Aromatherapist: job description
Aromatherapy is a treatment that uses essential oils to promote physical and emotional wellbeing. The typical responsibilities of an aromatherapist include:
- undertaking patient consultations
- identifying appropriate essential oils
- planning and explaining treatment requirements
- creating blends of oils
- applying oils (often via therapeutic massage) and undertaking treatment
- liaising with GPs and making referrals to specialists and other health care practitioners
- providing advice about diet, exercise and lifestyle
- keeping accurate confidential patient records
- keeping up-to-date with research and new developments in the profession
- managing stock levels
- teaching/supporting trainees
- marketing and promoting their practice
Most aromatherapists are self-employed, working full or part-time from home, from clients' homes or from their own practice. Many work as part of a team of alternative health practitioners for private practices such as specialist and complementary health care clinics and health farms. Some aromatherapists provide additional therapies including massage and reflexology. A very limited amount of contract work may be available with some GP practices and NHS trusts (in hospitals, hospices and community health centres).
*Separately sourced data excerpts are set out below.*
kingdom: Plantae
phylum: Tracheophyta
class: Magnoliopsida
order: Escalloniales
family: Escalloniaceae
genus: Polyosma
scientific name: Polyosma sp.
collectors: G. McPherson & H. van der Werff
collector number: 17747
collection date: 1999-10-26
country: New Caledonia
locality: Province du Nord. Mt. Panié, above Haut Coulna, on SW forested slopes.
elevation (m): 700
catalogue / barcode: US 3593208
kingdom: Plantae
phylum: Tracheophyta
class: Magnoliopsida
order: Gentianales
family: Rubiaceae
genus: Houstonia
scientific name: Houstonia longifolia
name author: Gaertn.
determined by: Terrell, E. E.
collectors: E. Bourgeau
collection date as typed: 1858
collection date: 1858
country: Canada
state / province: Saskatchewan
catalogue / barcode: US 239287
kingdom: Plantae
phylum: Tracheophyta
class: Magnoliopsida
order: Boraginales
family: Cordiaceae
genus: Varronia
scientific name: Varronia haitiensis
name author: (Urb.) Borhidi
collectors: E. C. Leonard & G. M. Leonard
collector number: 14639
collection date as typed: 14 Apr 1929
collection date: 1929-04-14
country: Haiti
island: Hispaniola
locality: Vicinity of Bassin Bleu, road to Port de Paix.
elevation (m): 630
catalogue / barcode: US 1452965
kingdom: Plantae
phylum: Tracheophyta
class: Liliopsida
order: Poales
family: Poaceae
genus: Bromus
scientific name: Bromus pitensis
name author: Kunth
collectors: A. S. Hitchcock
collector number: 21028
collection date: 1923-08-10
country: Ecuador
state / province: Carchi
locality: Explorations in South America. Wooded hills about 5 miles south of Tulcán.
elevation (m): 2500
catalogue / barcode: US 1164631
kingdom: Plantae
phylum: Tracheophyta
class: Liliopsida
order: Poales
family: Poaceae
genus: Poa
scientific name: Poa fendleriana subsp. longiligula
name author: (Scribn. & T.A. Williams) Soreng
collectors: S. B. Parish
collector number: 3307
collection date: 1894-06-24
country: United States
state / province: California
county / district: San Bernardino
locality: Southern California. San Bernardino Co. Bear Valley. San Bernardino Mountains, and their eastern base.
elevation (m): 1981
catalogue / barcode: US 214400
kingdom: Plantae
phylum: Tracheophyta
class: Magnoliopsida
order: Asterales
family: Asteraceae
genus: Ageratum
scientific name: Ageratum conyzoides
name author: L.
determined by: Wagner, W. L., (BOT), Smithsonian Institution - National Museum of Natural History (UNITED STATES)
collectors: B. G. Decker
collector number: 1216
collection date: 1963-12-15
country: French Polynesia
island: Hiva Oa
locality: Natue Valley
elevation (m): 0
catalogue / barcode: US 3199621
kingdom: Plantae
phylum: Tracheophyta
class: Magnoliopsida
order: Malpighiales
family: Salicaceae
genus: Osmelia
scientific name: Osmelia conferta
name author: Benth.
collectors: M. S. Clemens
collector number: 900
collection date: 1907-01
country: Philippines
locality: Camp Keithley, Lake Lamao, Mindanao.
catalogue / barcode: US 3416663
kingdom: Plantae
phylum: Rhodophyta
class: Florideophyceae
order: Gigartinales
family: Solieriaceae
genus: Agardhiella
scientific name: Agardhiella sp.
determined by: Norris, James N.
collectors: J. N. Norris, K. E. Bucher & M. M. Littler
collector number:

There are routes into aromatherapy for both university graduates and school leavers.
Graduates should have a degree in complementary healthcare or similar; some courses include professional qualifications but for others you will need to complete the qualifications as well as your degree.
Aromatherapy is an unregulated profession, but it is highly advisable to register with a voluntary regulatory body, such as the International Federation of Professional Aromatherapists (IFPA), the Aromatherapy Council (AC) or the Complementary and Natural Healthcare Council (CNHC). Before you can register with these organisations you will need a diploma or degree in aromatherapy, such as an NVQ, which are offered at most further education colleges. Details of approved qualifications can be found on the regulatory bodies' websites.
Experience of working in a medical, massage or beauty clinic will also be helpful. It is necessary to have a good understanding of anatomy and physiology in addition to detailed knowledge of essential oils and their preparation.
Excellent organisational, interpersonal, listening and communication skills are essential. Aromatherapists also need to possess a mature, confident, sensitive and empathetic temperament.